Şu anda Moskova’daki realpolitik yaklaşım Rusya’nın çıkarları gereği ABD ile yeniden diyalog kanallarını açık tutmayı salık veren bir anlayışı içinde barındırıyor. Bunun da ana nedeninin Rusya ekonomisinin salgın ortamıyla beraber düşen petrol fiyatlarından kaynaklanan kayıplarla beraber bu sene % 5 civarında daralacak olması endişesi olduğu biliniyor. Salgının geleceğinin kestirilemediği bir dönemde gelecek seneler için de olumlu bir projeksiyon yapılamıyor. Tam da bu noktada Moskova’nın Biden yönetiminden yeni dönemde bazı beklentileri olacaktır. Bunların başında Rusya’ya uygulanan yaptırımların hafifletilmesi geliyor. Trump döneminde hem Amerika’nın hasımlarına yaptırımlar yoluyla karşı koyma (CAATSA) hem de Magnitsky yasaları uyarınca arttırılan ya da süreleri uzatılan yaptırımların Rus ekonomisini derinden sarstığı biliniyor.
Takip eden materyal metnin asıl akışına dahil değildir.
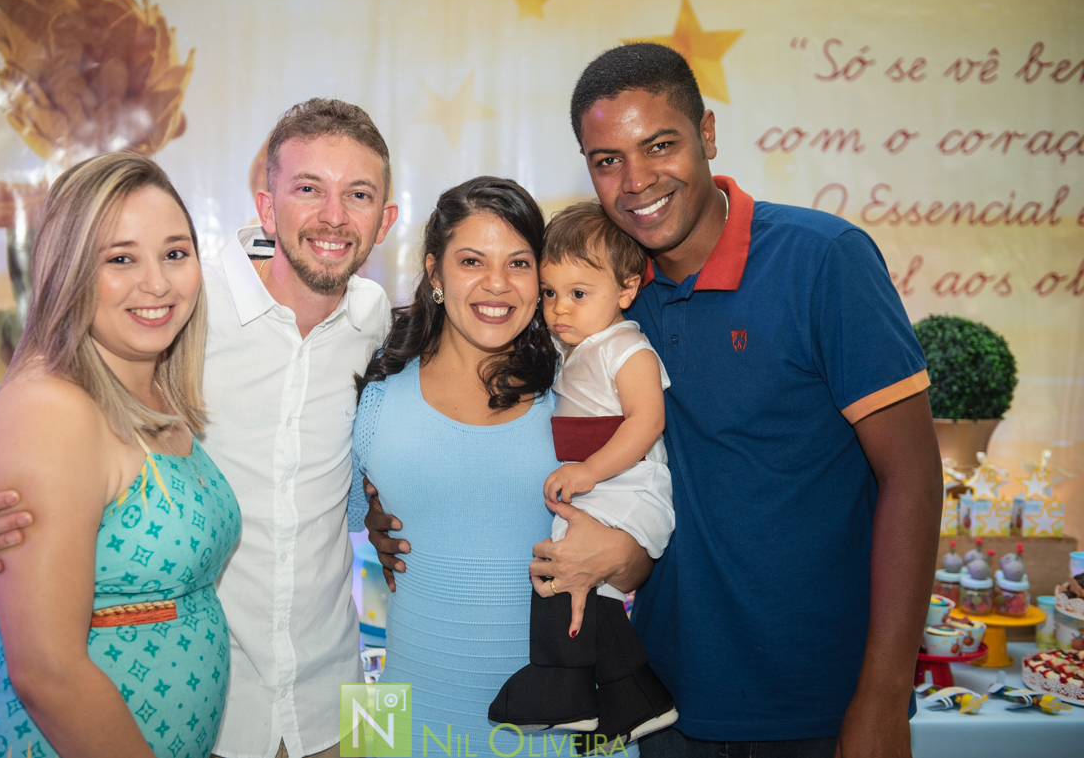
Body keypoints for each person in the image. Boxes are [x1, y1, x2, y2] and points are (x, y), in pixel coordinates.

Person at [372, 44, 943, 758]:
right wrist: (381, 497)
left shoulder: (820, 260)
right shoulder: (598, 307)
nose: (636, 179)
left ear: (706, 135)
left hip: (811, 702)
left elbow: (913, 476)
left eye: (660, 144)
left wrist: (884, 697)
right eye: (607, 159)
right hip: (659, 702)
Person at [0, 99, 400, 758]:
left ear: (386, 221)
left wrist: (381, 504)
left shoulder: (375, 322)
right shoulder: (180, 309)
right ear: (266, 206)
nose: (333, 216)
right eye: (308, 188)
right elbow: (16, 415)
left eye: (358, 194)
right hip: (214, 716)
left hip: (333, 693)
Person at [0, 152, 240, 758]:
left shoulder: (155, 389)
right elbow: (48, 675)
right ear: (70, 271)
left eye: (175, 252)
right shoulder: (50, 410)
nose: (157, 282)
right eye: (120, 259)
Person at [350, 176, 561, 751]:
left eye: (519, 262)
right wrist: (376, 524)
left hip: (566, 722)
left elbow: (641, 525)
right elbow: (327, 543)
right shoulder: (376, 395)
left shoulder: (578, 388)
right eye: (472, 260)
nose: (498, 284)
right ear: (435, 273)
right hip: (414, 716)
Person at [489, 202, 677, 741]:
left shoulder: (628, 349)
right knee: (592, 596)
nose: (558, 309)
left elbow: (646, 421)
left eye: (577, 293)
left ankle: (565, 686)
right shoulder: (573, 347)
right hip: (604, 485)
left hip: (630, 484)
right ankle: (633, 698)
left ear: (625, 290)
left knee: (559, 568)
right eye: (549, 293)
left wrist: (590, 471)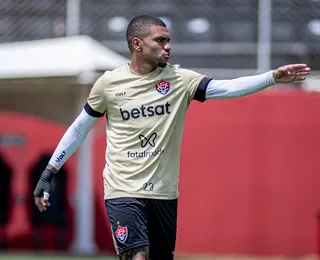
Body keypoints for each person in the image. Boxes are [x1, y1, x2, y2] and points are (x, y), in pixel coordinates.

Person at [33, 15, 310, 260]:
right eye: (161, 40)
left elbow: (226, 88)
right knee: (137, 256)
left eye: (169, 40)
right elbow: (80, 127)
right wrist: (49, 171)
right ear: (137, 44)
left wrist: (271, 77)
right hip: (123, 190)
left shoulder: (181, 80)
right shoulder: (108, 83)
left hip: (164, 195)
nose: (168, 46)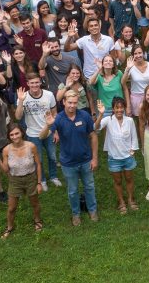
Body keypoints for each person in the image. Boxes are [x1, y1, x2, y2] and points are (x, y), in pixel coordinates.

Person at [45, 90, 99, 225]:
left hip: (86, 160)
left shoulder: (84, 116)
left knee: (89, 186)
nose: (72, 106)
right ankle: (76, 214)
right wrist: (48, 125)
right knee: (73, 191)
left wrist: (95, 158)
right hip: (68, 163)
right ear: (63, 102)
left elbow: (93, 136)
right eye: (69, 102)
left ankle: (92, 210)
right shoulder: (58, 118)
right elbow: (41, 137)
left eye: (75, 103)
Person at [15, 78, 61, 191]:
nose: (34, 85)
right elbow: (18, 116)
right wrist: (21, 101)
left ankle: (53, 176)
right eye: (32, 83)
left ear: (40, 83)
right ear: (28, 84)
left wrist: (55, 131)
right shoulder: (23, 96)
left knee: (52, 156)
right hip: (33, 134)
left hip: (49, 131)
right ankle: (43, 180)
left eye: (37, 82)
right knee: (38, 159)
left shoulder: (49, 95)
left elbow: (55, 113)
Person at [0, 124, 44, 238]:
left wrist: (39, 183)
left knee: (34, 203)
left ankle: (37, 220)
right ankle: (9, 227)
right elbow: (6, 169)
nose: (14, 137)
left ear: (22, 133)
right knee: (11, 208)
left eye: (16, 133)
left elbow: (38, 164)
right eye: (11, 135)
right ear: (9, 136)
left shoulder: (31, 146)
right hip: (15, 180)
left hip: (31, 178)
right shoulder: (6, 150)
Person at [96, 97, 139, 213]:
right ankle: (121, 202)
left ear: (124, 108)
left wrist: (133, 150)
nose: (119, 110)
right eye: (117, 107)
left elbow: (134, 137)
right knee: (118, 181)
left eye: (121, 107)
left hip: (128, 157)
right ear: (113, 109)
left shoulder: (129, 121)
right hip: (114, 158)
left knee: (129, 179)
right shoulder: (108, 120)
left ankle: (130, 199)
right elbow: (95, 128)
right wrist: (100, 114)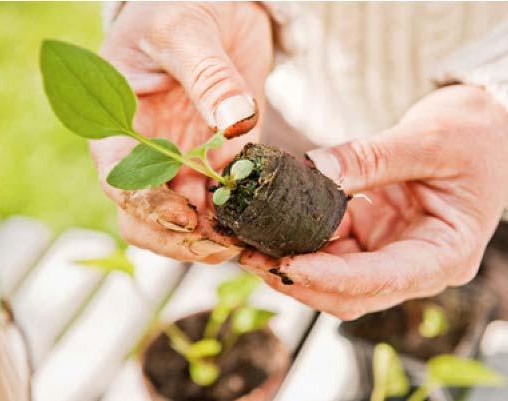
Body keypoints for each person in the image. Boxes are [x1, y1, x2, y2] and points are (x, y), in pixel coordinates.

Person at [91, 2, 508, 320]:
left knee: (470, 275)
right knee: (318, 269)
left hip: (487, 137)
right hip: (278, 95)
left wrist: (499, 100)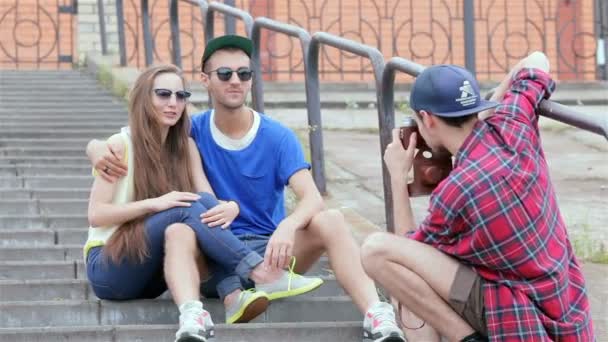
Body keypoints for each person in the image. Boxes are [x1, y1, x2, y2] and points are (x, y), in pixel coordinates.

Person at [87, 35, 405, 342]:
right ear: (205, 80)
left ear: (252, 79)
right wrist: (96, 147)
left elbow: (309, 198)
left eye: (244, 73)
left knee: (332, 219)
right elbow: (133, 146)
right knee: (178, 229)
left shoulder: (271, 137)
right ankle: (203, 309)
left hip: (272, 248)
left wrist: (287, 225)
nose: (235, 80)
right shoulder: (191, 132)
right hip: (208, 259)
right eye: (224, 74)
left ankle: (378, 315)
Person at [360, 52, 595, 341]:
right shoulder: (514, 124)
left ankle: (466, 339)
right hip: (568, 314)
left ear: (427, 119)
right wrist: (485, 112)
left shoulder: (456, 190)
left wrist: (398, 177)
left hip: (521, 322)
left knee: (376, 252)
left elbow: (407, 254)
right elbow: (537, 59)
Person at [84, 64, 325, 342]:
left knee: (196, 213)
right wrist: (157, 204)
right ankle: (261, 272)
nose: (173, 103)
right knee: (182, 208)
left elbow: (206, 198)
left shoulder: (185, 148)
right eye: (163, 94)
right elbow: (96, 214)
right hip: (110, 266)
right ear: (144, 98)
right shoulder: (120, 145)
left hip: (151, 274)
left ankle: (217, 303)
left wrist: (230, 206)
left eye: (180, 95)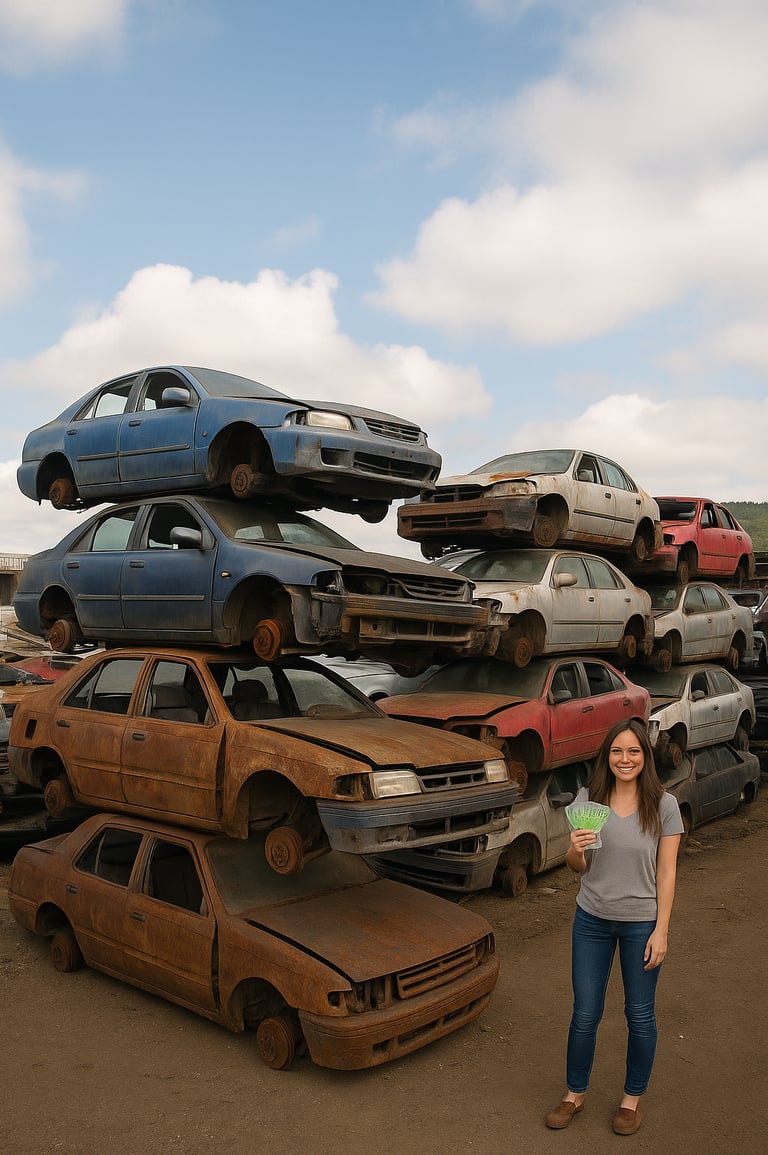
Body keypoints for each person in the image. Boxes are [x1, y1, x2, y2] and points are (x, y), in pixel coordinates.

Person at [544, 718, 683, 1136]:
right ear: (607, 756)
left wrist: (662, 930)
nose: (625, 759)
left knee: (639, 1015)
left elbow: (667, 873)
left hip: (642, 923)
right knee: (585, 1013)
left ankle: (630, 1100)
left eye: (634, 751)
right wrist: (573, 848)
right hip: (591, 920)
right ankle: (574, 1094)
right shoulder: (591, 799)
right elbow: (577, 869)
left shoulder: (664, 805)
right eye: (617, 751)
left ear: (646, 756)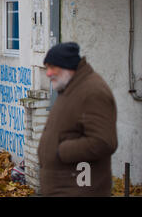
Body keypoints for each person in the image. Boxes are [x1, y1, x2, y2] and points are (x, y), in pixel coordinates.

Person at [37, 42, 118, 196]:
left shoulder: (93, 92)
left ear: (67, 67)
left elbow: (104, 141)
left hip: (78, 189)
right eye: (47, 68)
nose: (48, 73)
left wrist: (61, 151)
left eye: (53, 67)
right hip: (64, 187)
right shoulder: (71, 87)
Diğer taraftan, hem Orta Menzilli Nükleer Başlıklar Anlaşması INF hem de Şubat 2021’de süresi dolacak olan Stratejik Silahların Azaltılması protokolünün (New Start) uzatılarak yeni bir güvenlik mimarisinin ortaya konulması Rus-Amerikan ilişkilerinin yeni dönemdeki en önemli güvenlik ajandalarından birini oluşturuyor. Putin, önkoşulsuz olarak New Start anlaşmasını en az bir yıl uzatıp, bu süre zarfında yeni bir anlaşmanın müzakerelerini yapmak istediklerini açıkladı.

TEMKİNLİ BELİRSİZLİK HAKİM

Kremlin’de Biden yönetiminde Moskova ve Vaşington’un yeni bir başlangıç yapması gerektiği beklentisi hakim. Rusya liderliği Biden konusunda çekimser olmakla beraber, yeni seçilen Amerikan politik kadroları ile ilişkilerin yeniden sıfır toplamlı bir oyuna dönüşmesini de istemiyor. Ruslar her iki tarafın da bu pesimist tablodan kaçınması gerektiğini vurgularken, Biden’ın ilişkileri tamir etmesi için bir adım atmasını istiyor. Hakeza salgından daha fazla etkilenen ABD’de işler pek yolundaymış gibi görünmüyor ve Biden’ın pandeminin üstesinden gelerek dış politikaya ve bilhassa Moskova’ya odaklanıp odaklanamayacağı da şimdiden kestirmek zor görünüyor.